— Ого, — потрясенно сказал Дима, — это и есть — Машина?
— Да, — Вирджил был явно доволен произведенным эффектом, — Машина Бланка. Видишь ли, процессы, происходящие в человеческом мозгу, до сих пор остаются тайной за семью печатями. Разобраться в них, в принципах хранения информации, в логике, в алфавите… не то, чтобы невозможно, но никто пока даже не знает, с какого бока к этому подобраться. Мы же пошли другим путем — говоря популярно и очень упрощенно, мы считываем запись с одного мозга, совершенно не понимая ее состав и структуру, записываем ее в другой, а уже этот, другой, — Вирджил ткнул пальцем в стекло, — ее расшифровывает и выдает нам в виде вполне понятных образов.

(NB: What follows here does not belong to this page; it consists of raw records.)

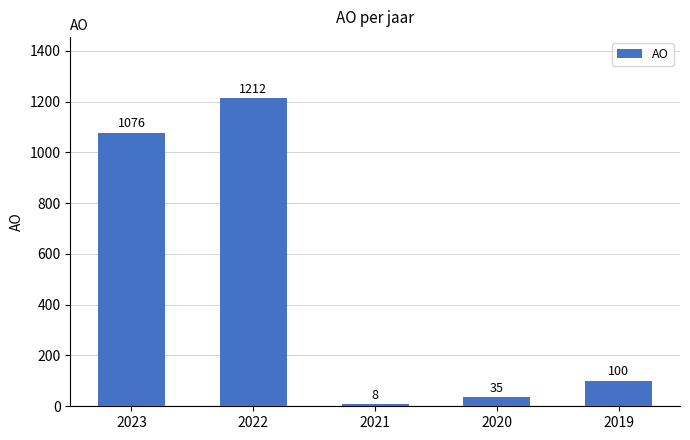

What is the ratio of the value at 2023 to the value at 2021?

134.5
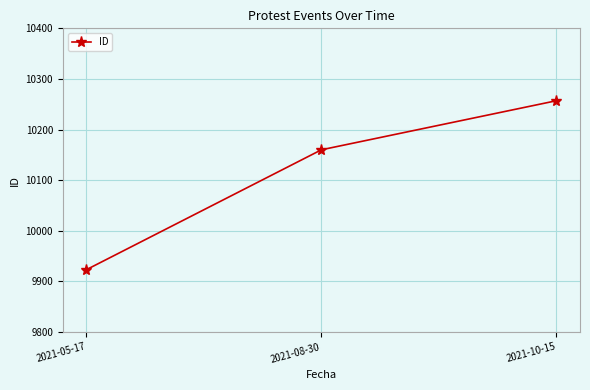

What is the average value?

10113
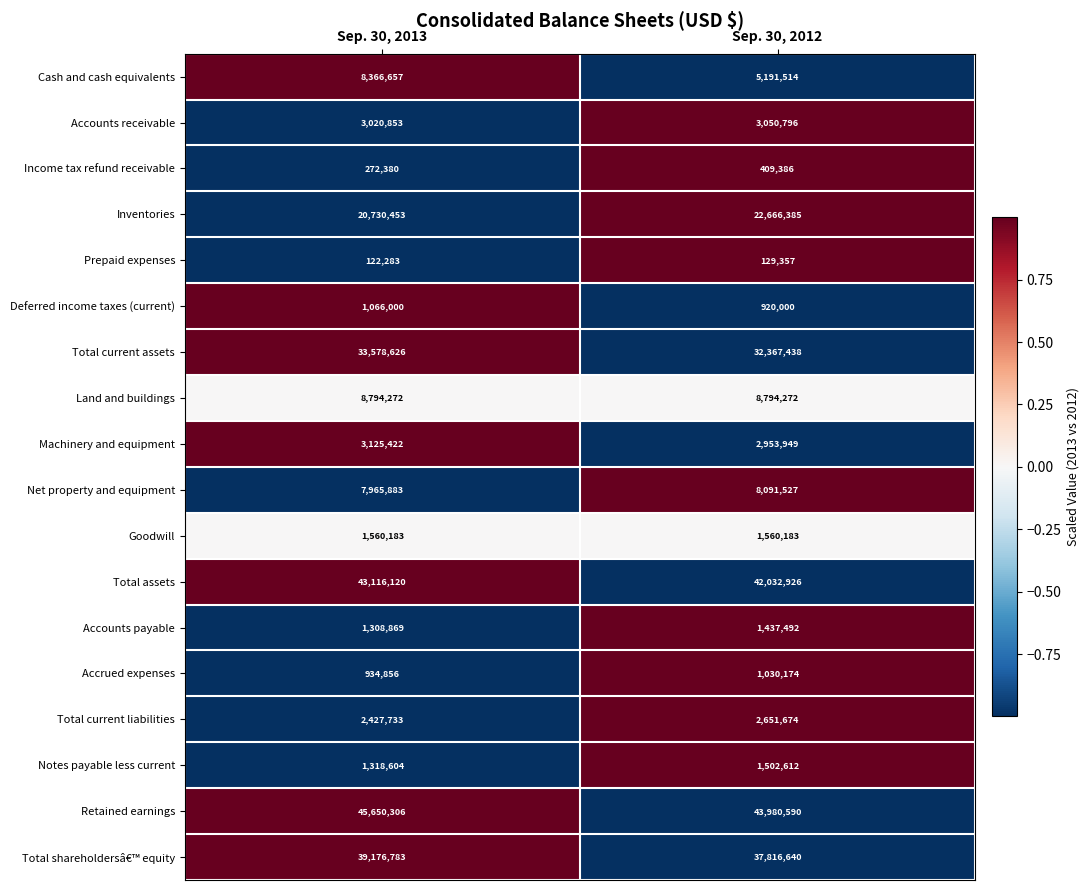

How many series are shown in this chart?

18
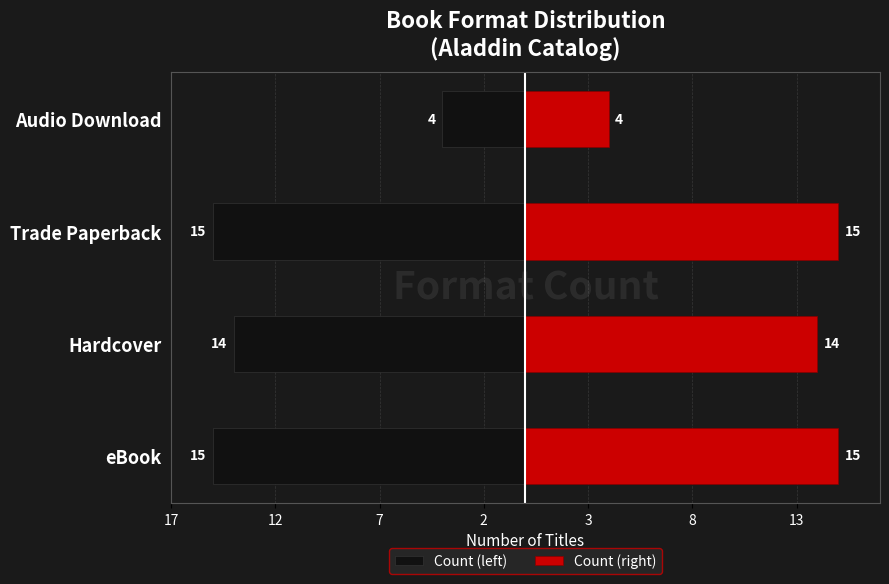

How many data points in Count (left) are less than -14?

2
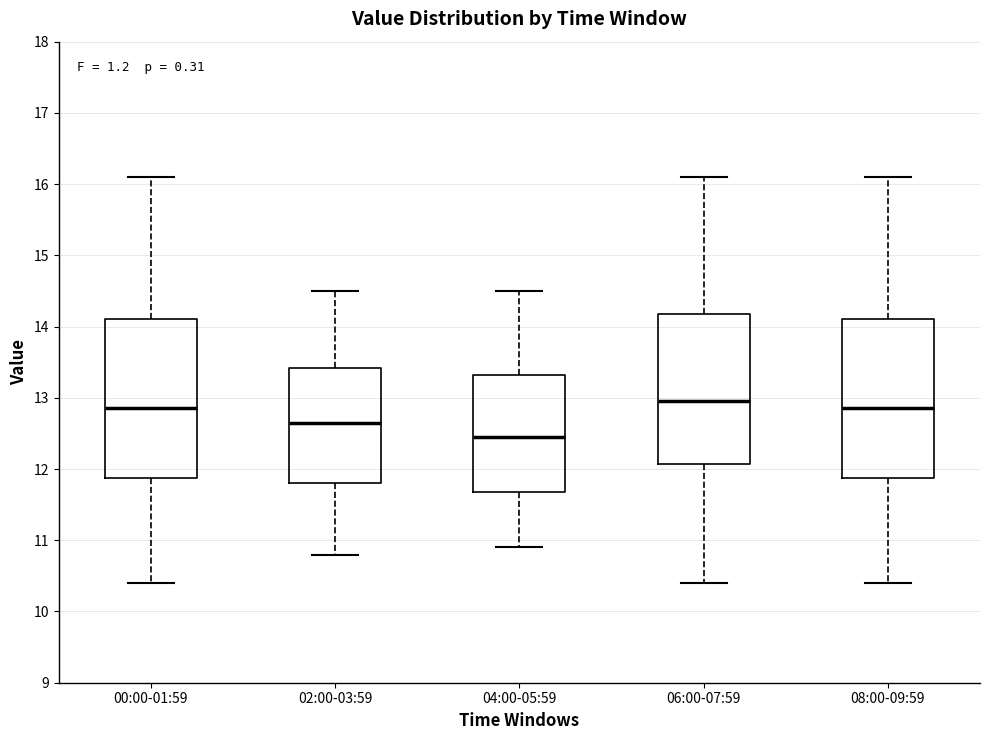

Where is the upper edge of the box for 06:00-07:59 on the y-axis? The values are not printed on the chart, so give them approximately, as read against the axis.

14.2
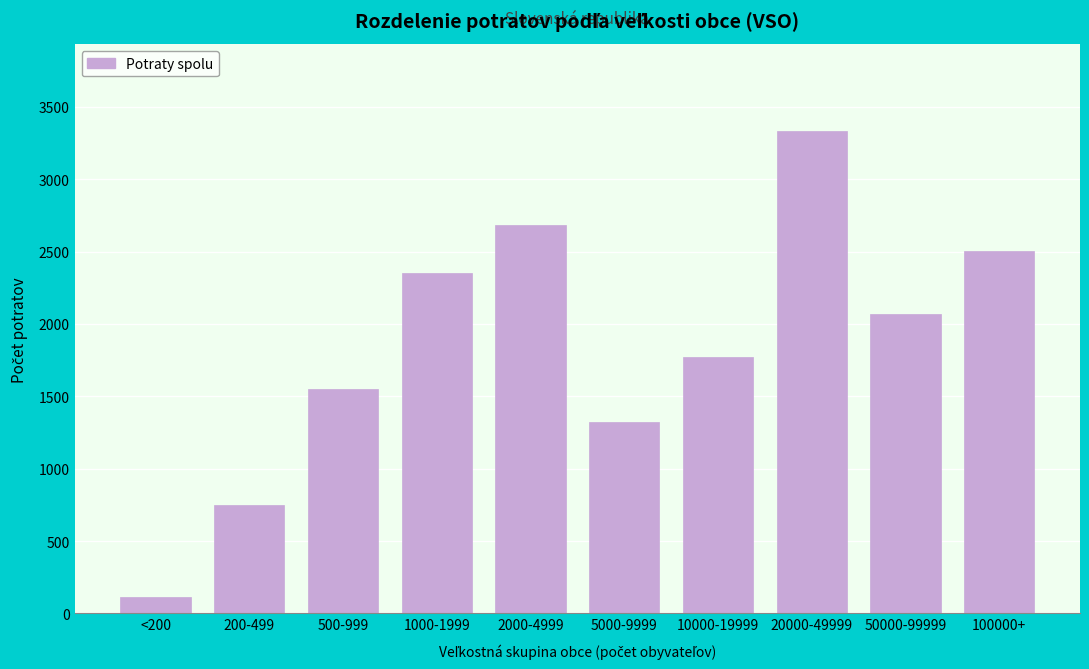

Reading left to right, list all the values displayed in this chart.

<200=112	200-499=752	500-999=1552	1000-1999=2351	2000-4999=2681	5000-9999=1324	10000-19999=1771	20000-49999=3333	50000-99999=2071	100000+=2505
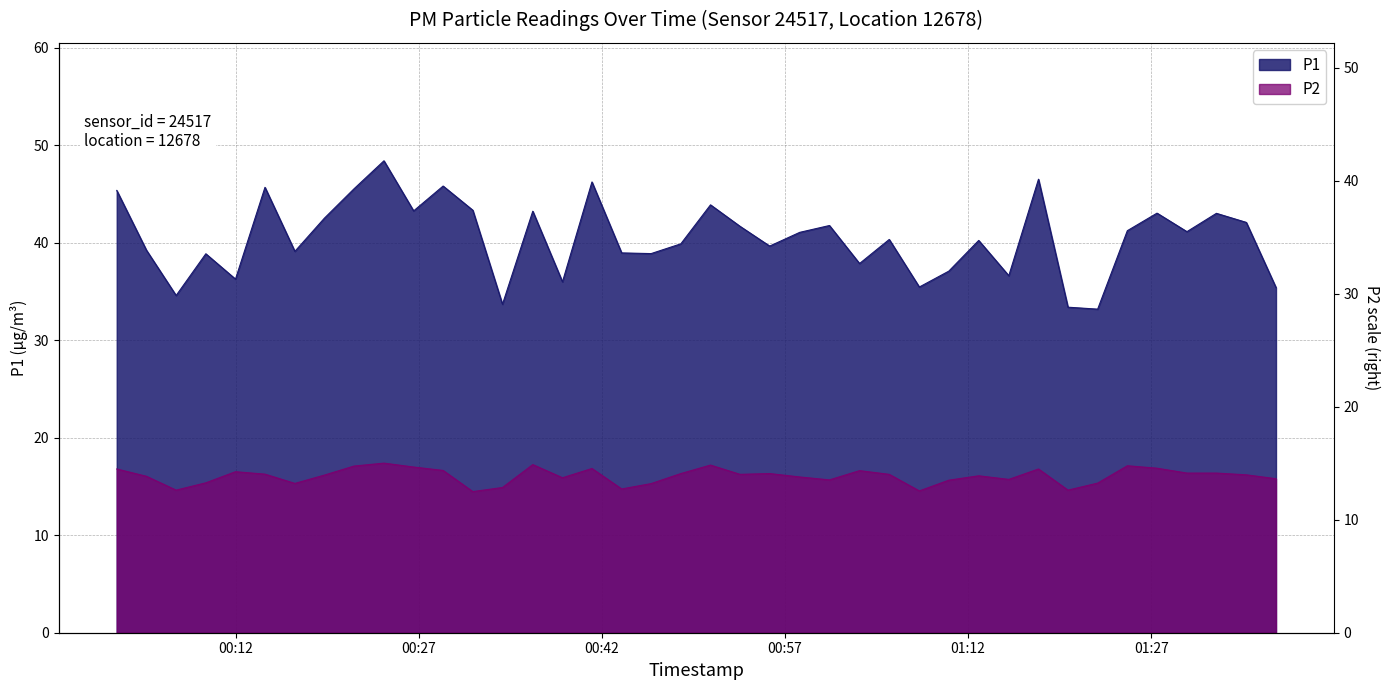

Reading left to right, list all the values displayed in this chart.

P1: 45.4	39.2	34.6	38.9	36.3	45.7	39.1	42.5	45.5	48.4	43.3	45.8	43.4	33.7	43.2	36.0	46.2	39.0	38.9	39.9	43.9	41.7	39.7	41.1	41.8	37.9	40.4	35.5	37.1	40.2	36.6	46.5	33.4	33.2	41.2	43.0	41.1	43.0	42.1	35.4
P2: 16.8	16.1	14.6	15.4	16.5	16.3	15.3	16.2	17.1	17.4	17.0	16.6	14.5	14.9	17.2	15.9	16.9	14.8	15.3	16.3	17.2	16.2	16.3	16.0	15.7	16.6	16.2	14.6	15.7	16.1	15.7	16.8	14.6	15.3	17.1	16.9	16.4	16.4	16.2	15.8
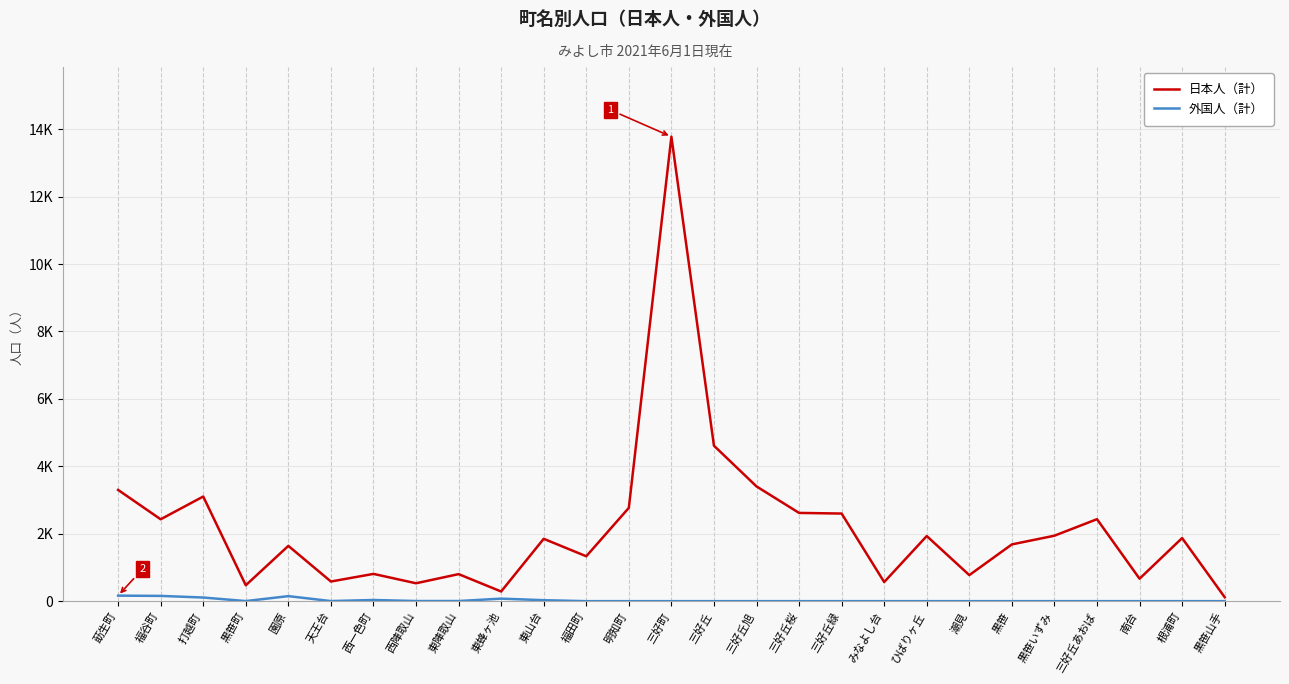

What are all the series names shown in the legend?

日本人（計）, 外国人（計）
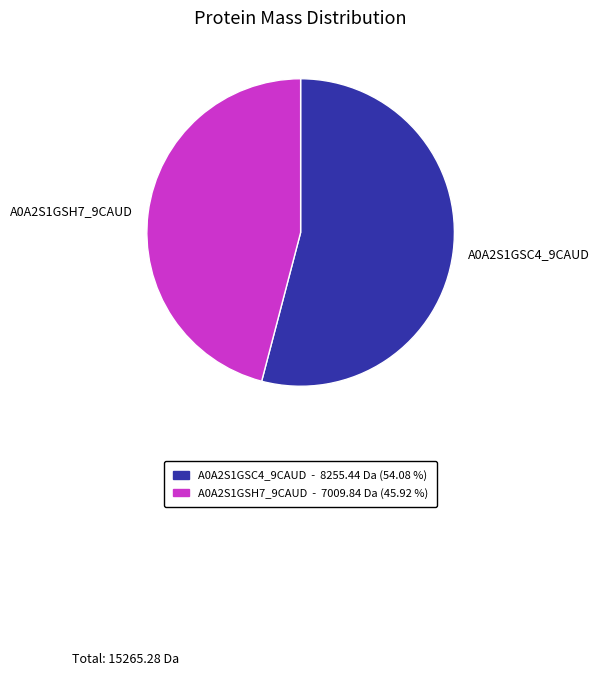

Rank the categories by value from highest to lowest.

A0A2S1GSC4_9CAUD, A0A2S1GSH7_9CAUD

— Так он что — живой?! — с ужасом спросил Дима.
— Нет, ты что, — Вирджил хохотнул, — что ты подумал — что там разумный человек плавает? Нет, конечно. Используется только механизм. Если все до безобразия упростить, то выглядит это так — на сотню нейронов поступает электрический импульс, с пары сотен других нейронов импульс считывается. Вот и всё. Алгоритм преобразования непонятен совершенно, матричная модель преобразования — по имеющимся примерам — описывается многомерной матрицей мерностью в несколько сотен и порядком около полумиллиона. Пока не существует компьютеров, в которые можно было бы хотя бы просто загрузить эту матрицу, не то, что как-то ее анализировать.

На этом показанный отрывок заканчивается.